16 Degrees of the WWW (Graph Database Benchmark)

Friday, February 24th, 2012

I was surprised to learn from Challenges in the Design of a Graph Database Benchmark by Marcus Paradies that 16 is the minimum number of hops between 97% of the nodes on the WWW. (Slide 20)

Kevin Bacon is only 6 degrees away. That should make you curious about the WWW as a graph if nothing else does.

You will also need: Slides – Challenges in the Design of a Graph Database Benchmark (The video is good but not good enough to capture the slide details.)

From the description:

Graph databases are one of the leading drivers in the emerging, highly heterogeneous landscape of database management systems for non-relational data management and processing. The recent interest and success of graph databases arises mainly from the growing interest in social media analysis and the exploration and mining of relationships in social media data. However, with a graph-based model as a very flexible underlying data model, a graph database can serve a large variety of scenarios from different domains such as travel planning, supply chain management and package routing.
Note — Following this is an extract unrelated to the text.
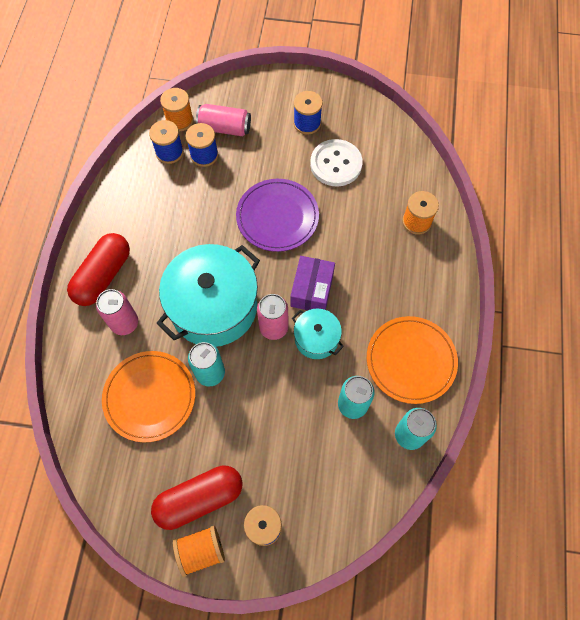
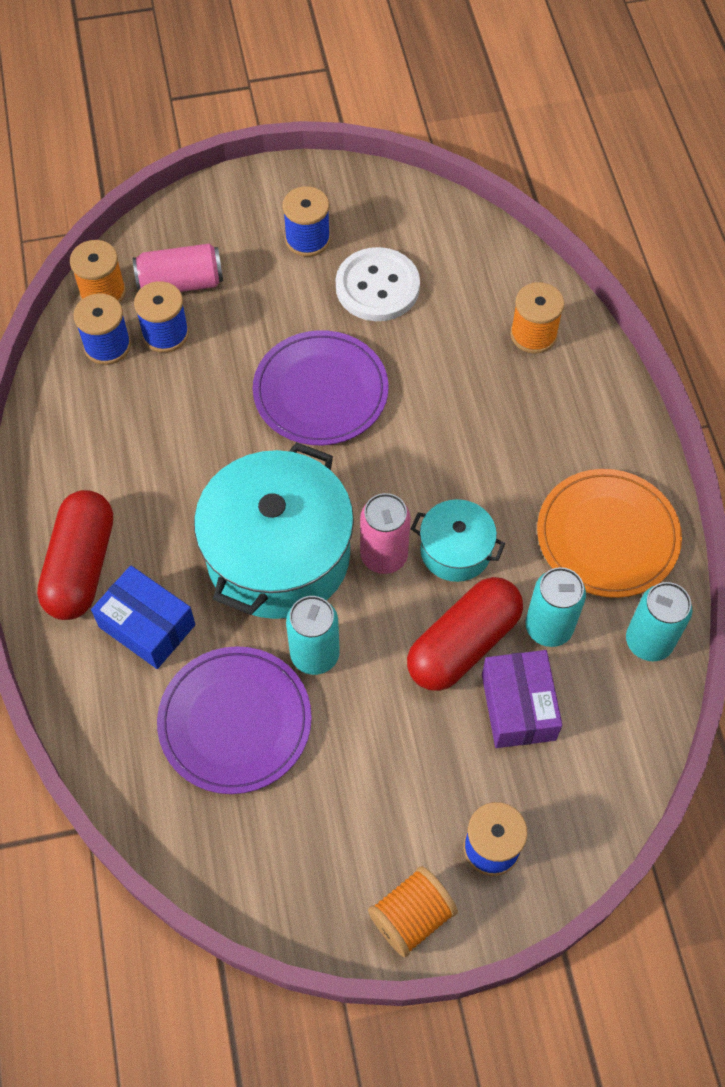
camera: 20 degrees left, 5 degrees down
pink can [96,289,138,335] -> blue box [91,565,196,669]
orange plate [102,351,195,442] -> purple plate [157,646,312,794]
red capsule [151,466,243,530] -> red capsule moved to [407,577,523,691]
purple box [290,256,335,310] -> purple box moved to [482,650,562,748]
During the past months, many vendors have designed and implemented solutions to satisfy the need to efficiently store, manage and query graph data. However, the solutions are very diverse in terms of the supported graph data model, supported query languages, and APIs. With a growing number of vendors offering graph processing and graph management functionality, there is also an increased need to compare the solutions on a functional level as well as on a performance level with the help of benchmarks. Graph database benchmarking is a challenging task. Already existing graph database benchmarks are limited in their functionality and portability to different graph-based data models and different application domains. Existing benchmarks and the supported workloads are typically based on a proprietary query language and on a specific graph-based data model derived from the mathematical notion of a graph. The variety and lack of standardization with respect to the logical representation of graph data and the retrieval of graph data make it hard to define a portable graph database benchmark. In this talk, we present a proposal and design guideline for a graph database benchmark. Typically, a database benchmark consists of a synthetically generated data set of varying size and varying characteristics and a workload driver. In order to generate graph data sets, we present parameters from graph theory, which influence the characteristics of the generated graph data set. Following, the workload driver issues a set of queries against a well-defined interface of the graph database and gathers relevant performance numbers. We propose a set of performance measures to determine the response time behavior on different workloads and also initial suggestions for typical workloads in graph data scenarios. Our main objective of this session is to open the discussion on graph database benchmarking. We believe that there is a need for a common understanding of different workloads for graph processing from different domains and the definition of a common subset of core graph functionality in order to provide a general-purpose graph database benchmark. We encourage vendors to participate and to contribute with their domain-dependent knowledge and to define a graph database benchmark proposal.

What do you think of focusing benchmark efforts on a simple property graph model? (Slide 27)

Perhaps not a bad starting place but I would prefer a roadmap that includes multi-graphs and hypergraphs.